* Required action
Take the lines below beginning at the line that has "index tip: (190, 132)" and stopping after the line that has "pinky pip: (51, 103)", and print them exactly as they are, with no other lines.

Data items
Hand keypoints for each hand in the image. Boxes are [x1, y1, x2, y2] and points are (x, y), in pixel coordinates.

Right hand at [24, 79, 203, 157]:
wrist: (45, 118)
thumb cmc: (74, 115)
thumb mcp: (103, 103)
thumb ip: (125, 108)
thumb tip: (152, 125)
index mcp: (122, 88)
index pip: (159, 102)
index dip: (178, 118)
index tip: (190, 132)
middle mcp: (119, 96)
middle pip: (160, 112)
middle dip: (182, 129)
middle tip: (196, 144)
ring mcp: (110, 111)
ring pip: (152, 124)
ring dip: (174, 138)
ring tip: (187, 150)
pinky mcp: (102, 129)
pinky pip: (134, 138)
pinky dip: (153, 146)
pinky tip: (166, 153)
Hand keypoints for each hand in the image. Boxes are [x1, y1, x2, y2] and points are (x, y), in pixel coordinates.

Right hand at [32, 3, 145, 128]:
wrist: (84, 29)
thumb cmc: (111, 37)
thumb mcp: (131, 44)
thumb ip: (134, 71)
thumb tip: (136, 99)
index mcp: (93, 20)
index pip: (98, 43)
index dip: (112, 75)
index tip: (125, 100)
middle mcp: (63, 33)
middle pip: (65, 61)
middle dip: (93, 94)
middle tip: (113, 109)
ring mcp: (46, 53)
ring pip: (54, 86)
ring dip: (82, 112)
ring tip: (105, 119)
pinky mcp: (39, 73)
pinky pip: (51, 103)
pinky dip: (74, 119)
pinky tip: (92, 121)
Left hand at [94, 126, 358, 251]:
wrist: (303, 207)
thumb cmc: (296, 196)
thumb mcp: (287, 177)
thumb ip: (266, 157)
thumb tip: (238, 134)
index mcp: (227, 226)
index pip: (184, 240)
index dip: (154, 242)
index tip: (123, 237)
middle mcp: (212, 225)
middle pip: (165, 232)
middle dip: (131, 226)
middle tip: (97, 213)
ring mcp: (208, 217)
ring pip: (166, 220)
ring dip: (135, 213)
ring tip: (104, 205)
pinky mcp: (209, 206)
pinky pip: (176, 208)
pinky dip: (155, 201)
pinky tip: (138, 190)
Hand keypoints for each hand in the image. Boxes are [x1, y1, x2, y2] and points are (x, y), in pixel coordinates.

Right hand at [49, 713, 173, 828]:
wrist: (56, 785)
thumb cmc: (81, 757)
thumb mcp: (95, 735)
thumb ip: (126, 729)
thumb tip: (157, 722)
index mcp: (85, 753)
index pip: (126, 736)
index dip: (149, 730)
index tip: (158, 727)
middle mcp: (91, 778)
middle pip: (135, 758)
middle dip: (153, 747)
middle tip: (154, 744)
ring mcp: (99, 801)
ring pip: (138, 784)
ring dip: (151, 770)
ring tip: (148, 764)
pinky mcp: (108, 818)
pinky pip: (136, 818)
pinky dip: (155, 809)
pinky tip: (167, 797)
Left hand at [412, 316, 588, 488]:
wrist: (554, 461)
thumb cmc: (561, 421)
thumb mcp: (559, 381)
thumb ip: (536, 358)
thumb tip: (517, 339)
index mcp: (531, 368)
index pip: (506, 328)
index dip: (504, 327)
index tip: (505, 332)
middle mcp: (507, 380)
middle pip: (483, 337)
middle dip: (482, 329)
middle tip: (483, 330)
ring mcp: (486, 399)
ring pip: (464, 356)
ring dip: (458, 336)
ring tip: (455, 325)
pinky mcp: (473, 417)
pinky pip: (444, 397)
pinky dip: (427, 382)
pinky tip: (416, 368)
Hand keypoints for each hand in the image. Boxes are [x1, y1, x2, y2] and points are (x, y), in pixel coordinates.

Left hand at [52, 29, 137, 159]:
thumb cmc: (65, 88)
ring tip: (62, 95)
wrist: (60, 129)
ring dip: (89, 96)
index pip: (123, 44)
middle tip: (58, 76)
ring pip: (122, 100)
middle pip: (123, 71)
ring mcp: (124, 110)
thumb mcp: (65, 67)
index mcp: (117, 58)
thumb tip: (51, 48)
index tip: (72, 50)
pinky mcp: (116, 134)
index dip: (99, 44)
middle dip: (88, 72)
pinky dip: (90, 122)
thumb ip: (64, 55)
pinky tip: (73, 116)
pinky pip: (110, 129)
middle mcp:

* Problem solution
index tip: (190, 132)
middle mcp: (119, 96)
middle pip: (160, 112)
middle dip: (182, 129)
middle tip: (196, 144)
ring mcp: (110, 111)
ring pip: (152, 124)
ring dip: (174, 138)
ring tip: (187, 150)
pinky mcp: (102, 129)
pinky pip: (134, 138)
pinky dip: (153, 146)
pinky tip: (166, 153)
Hand keypoints for each hand in the image. Boxes are [x1, y1, x2, y2] and points are (x, y), in pixel coordinates.

Right hand at [32, 3, 145, 128]:
wrist: (84, 29)
thumb cmc: (111, 37)
thumb mcp: (131, 44)
thumb ip: (134, 71)
thumb tip: (136, 99)
index mcp: (93, 20)
index pip: (98, 43)
index dip: (112, 75)
index tip: (125, 100)
middle mcp: (63, 33)
middle pip: (65, 61)
middle dip: (93, 94)
middle tip: (113, 109)
ring mcp: (46, 53)
ring pip: (54, 86)
ring dip: (82, 112)
ring tip: (105, 119)
pinky mcp: (39, 73)
pinky pip: (51, 103)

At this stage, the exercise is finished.